Sevgili meslektaşlarım,

Meslek alanlarımıza giren işlerin önemli bir kısmı Yerel Yönetimlerin sorumluluk ve yetkileri dâhilinde olan kamusal veya yarı kamusal alanlardır. Bu nedenle yerel yönetim çalışmalarına katılmak, bu çalışmaları izlemek ve denetlemek mesleki sorumluluklarımızdan biridir.

 

Kamuoyunda en çok Peyzaj Mimarlığı ile ilgili olmasına karşın; en az söz verilen bir olay Kentimizde uzun süre tartışılmış ve tartışılmaya da devam edecektir. Bu olay popüler adıyla "Kırmızı Palmiye Böceği"dir. Mısır‘dan ithal edilen hurmalarla kentimize taşınan ve Kentimiz karakteristikleri arasında yer alan hurmaları (Phoenix caneriensis) ölüme götüren bu böcekler konusunda yaptığımız uyarılar ciddiye alınmadığı gibi; neden bir şeyler yapmadığımız konusunda paylanmamız söz konusu edilmiştir.

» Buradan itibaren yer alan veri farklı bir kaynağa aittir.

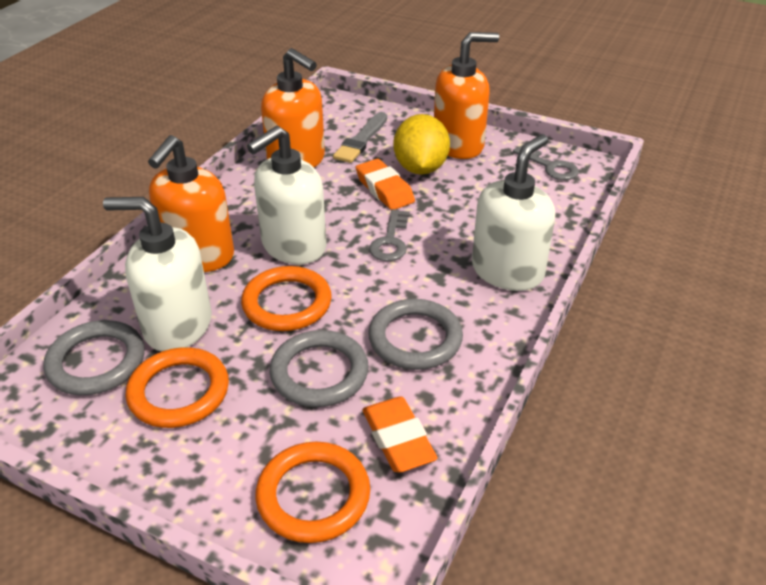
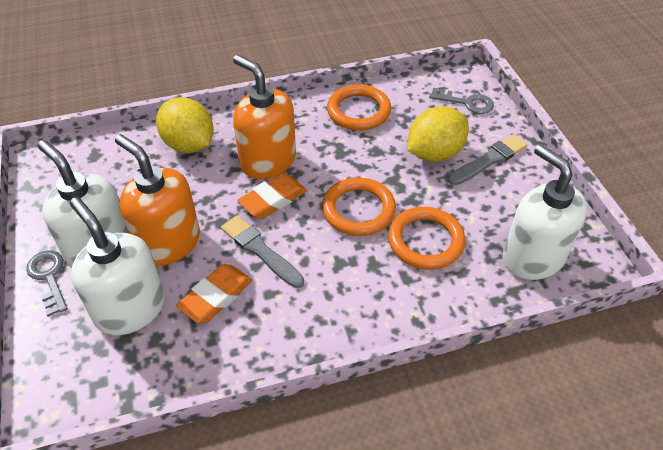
grey brush: 1 -> 2
grey ring: 3 -> 0
orange soap dispenser: 3 -> 2
yellow lemon: 1 -> 2

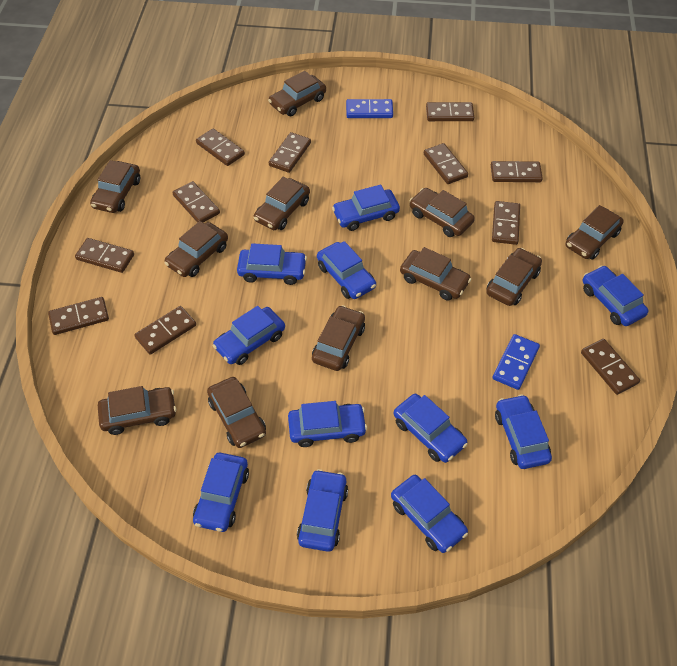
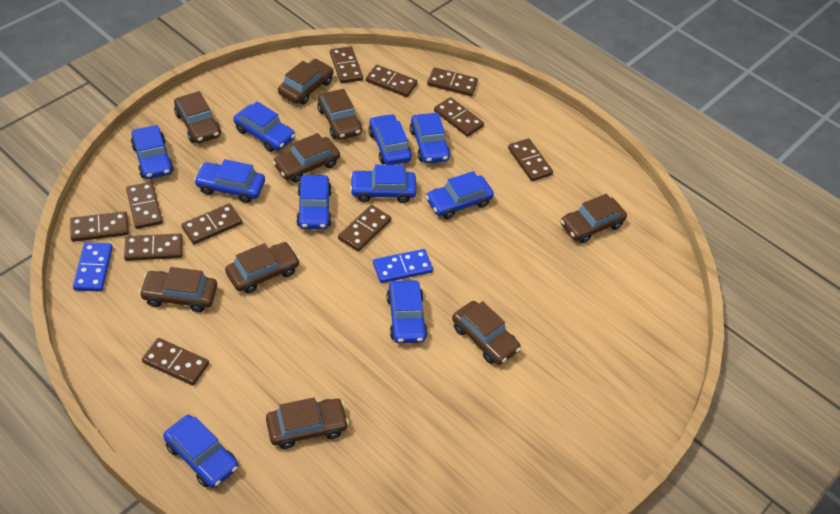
blue car: 11 -> 10
brown car: 11 -> 9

Oysa 29 Nisan 2006 günü Kanal A televizyonu Akşam haberlerinde: şahsımla Oda Şubemizde yapılan röportaj yayınlanmış, ancak; anılan böcek konu edilmesine karşın muhataplarından hiçbir tepki alınmamıştır. Kısaca es geçilmiştir.

 

Biz PMO Adana Şubesi olarak Kabasakal civarında dikimi yapılan ithal hurmaların yol ağaçlandırması için uygun olabileceğini, fiyatlarını bilemediğimizi, büyük olmalarının sakınca yaratmadığını, ancak; taşıdığı böcek(zararlı) nedeniyle dünya üzerinde karantinada olduğunu, bu nedenle dikiminin olumsuz olacağını bildirdik. Dahası bildirdiğimizden sonra ölmüş olan ithal hurmaların yenileri ile değiştirildiğine tanık olduk.

 

Biz mesleğimizin bize yüklediği sorumluluk duygusuyla üzerimize düşeni zamanında yapmışız. Ne yazık ki ilginin yaratılması için hurmalarımızın ölümü gerekiyormuş. Kuşkusuz çok üzüldük ama sorumlusu olmadığımızı biliyoruz.

 

Sevgili meslektaşlarım,

Geçtiğimiz çalışma döneminin sona erdiği bu gün; mesleğimizin tanımı, alanları, sorumlulukları bilimsel kriterler ışığında tanımlanmış ve kamusal mevzuat içerisinde yerini almıştır. Artık meslektaşların bayrağa sarılarak daha yukarılara taşıma dönemi başlamıştır.

 

Zor zamanlardan başarıyla çıkmak için; birbirimize daha çok destek olmalı ve bilime daha çok sarılmalıyız.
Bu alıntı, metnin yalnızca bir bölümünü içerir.